New research unveiled at the European Academy of Dermatology and Venerology (EADV) Congress 2023 has brought forth a surprising revelation. Non-melanoma skin cancer (NMSC) is now responsible for a higher number of global deaths compared to melanoma, despite melanoma being regarded as the more severe form of skin cancer.
The data, collected from the World Health Organization International Agency for Research on Cancer, further implies that the true impact of NMSC might be even graver than previously thought, as the condition often goes underreported.
Professor Thierry Passeron, who spearheaded the research, shared, “Although NMSC is less likely to be fatal than melanoma skin cancer, its prevalence is strikingly higher. In 2020, NMSC accounted for 78% of all skin cancer cases, resulting in over 63,700 deaths. In contrast, melanoma caused an estimated 57,000 fatalities in the same year.”
This illustrates that despite the lesser individual fatality rate of NMSC compared to melanoma, the sheer number of NMSC cases contributes to a greater overall death toll.
Delving deeper into the figures, Professor Passeron cautioned that these numbers might only be the tip of the iceberg. “As alarming as these figures are, they may, in fact, be underestimated. NMSC is often underreported in cancer registries, making it challenging to understand the true burden.”
In their comprehensive study, the researchers also pinpointed specific demographics that appeared more vulnerable to NMSC. These include outdoor workers exposed to the sun for prolonged periods, organ transplant recipients, and individuals diagnosed with xeroderma pigmentosum—a genetic disorder characterized by extreme sensitivity to sunlight.
Skin cancer’s reach is not limited by geographical or ethnic boundaries. While a significant incidence was found among fair-skinned and elderly populations in countries like the USA, Germany, UK, France, Australia, and Italy, countries with a predominantly darker-skinned populace are not spared. Evidence for this is the 11,281 recorded skin cancer deaths in Africa.
In 2020 alone, a staggering 1.2 million cases of NMSC were reported globally, in contrast to the 324,635 cases of melanoma. It’s important to highlight that most skin cancer diagnoses are non-melanoma.
These cancers typically manifest in the skin’s upper layers and are broadly categorized into types such as basal cell carcinoma and squamous cell carcinoma. Compared to melanoma — which originates in melanocytes, the pigment-producing cells — NMSC is less aggressive, as it is less likely to metastasize to other body parts and can often be treated more effectively.
Professor Passeron comments, “We have to get the message out that not only melanoma can be fatal, but NMSC also. It’s crucial to note that individuals with melanin rich skin are also at risk and are dying from skin cancer. There is a need to implement effective strategies to reduce the fatalities associated with all kinds of skin cancers.”
“Our study did not find consistent evidence to suggest that having more dermatologists per capita could reduce mortality rates. Surprisingly, countries like Australia, the UK and Canada, with fewer dermatologists, exhibited low mortality-to-incidence ratios. We therefore need to explore what strategies these countries are employing to reduce the impact of skin cancer in further depth. The involvement of other healthcare practitioners, such as GPs, in the identification and management of this disease may partly explain their success. There remains huge opportunity worldwide to elevate the role of GPs and other healthcare professionals in this process and train them to recognise suspicious lesions early.”

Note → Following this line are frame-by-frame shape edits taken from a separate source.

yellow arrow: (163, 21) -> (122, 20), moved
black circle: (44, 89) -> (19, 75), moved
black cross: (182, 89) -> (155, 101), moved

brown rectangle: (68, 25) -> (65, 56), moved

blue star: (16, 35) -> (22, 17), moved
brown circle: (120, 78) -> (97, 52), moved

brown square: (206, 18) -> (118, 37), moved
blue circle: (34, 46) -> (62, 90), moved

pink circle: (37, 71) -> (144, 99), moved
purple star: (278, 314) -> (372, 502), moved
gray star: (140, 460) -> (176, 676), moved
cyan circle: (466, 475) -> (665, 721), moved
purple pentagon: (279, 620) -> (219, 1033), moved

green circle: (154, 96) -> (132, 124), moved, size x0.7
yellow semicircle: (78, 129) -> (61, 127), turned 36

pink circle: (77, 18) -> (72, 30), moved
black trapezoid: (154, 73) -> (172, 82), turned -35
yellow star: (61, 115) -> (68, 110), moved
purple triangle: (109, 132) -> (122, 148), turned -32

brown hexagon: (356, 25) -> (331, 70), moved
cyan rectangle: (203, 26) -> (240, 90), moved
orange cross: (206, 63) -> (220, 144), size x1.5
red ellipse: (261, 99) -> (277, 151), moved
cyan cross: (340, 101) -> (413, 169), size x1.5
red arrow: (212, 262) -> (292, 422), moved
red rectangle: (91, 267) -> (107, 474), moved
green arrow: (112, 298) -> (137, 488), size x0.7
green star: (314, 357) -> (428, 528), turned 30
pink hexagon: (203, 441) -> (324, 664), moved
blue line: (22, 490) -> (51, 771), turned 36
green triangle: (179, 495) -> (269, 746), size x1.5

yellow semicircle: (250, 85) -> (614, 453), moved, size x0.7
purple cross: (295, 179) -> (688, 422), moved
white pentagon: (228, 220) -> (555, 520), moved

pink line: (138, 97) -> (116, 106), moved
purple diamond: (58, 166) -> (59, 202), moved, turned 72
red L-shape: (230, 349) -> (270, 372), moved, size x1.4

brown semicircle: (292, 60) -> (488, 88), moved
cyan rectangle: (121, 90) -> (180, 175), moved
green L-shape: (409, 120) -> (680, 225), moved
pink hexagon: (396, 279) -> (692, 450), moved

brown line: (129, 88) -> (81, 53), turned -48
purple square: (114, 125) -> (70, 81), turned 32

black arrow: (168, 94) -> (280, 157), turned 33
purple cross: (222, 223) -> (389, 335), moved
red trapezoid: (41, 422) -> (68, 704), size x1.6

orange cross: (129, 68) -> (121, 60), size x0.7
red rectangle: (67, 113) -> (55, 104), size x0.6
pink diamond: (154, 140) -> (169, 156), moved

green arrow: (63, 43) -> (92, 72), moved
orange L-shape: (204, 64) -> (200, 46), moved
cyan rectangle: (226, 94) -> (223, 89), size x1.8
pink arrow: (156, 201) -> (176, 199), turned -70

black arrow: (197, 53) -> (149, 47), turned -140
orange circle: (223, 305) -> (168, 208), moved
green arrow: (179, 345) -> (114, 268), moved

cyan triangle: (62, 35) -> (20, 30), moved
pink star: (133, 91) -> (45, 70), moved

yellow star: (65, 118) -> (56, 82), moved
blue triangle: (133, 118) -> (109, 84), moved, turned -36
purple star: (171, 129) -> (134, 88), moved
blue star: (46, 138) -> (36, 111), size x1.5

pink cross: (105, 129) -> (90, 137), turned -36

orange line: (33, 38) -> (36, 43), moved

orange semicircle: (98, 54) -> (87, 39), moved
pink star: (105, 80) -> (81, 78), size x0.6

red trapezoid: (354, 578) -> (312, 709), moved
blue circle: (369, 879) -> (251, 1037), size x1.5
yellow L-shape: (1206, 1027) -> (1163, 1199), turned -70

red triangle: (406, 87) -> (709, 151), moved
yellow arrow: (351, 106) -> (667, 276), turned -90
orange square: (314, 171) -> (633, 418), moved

“In alignment with this, there is an ongoing need to develop awareness campaigns that educate the general public about the risks of sun exposure and other relevant risk factors. These campaigns should be tailored to at-risk populations, including those with fair skin, outdoor workers, the elderly and individuals who are immunosuppressed. Importantly, these efforts should also extend to populations that may not typically be considered at high risk, such as darker-skinned populations.”
Professor Passeron concludes, “Skin cancers are preventable and treatable, so we need to do more to ensure we are stopping the progression of this disease as early as possible to save lives.”
In light of these findings, it is crucial for global health organizations and governments to recognize the extensive reach and impact of NMSC, ensuring that preventative measures, accurate reporting, and effective treatments are prioritized.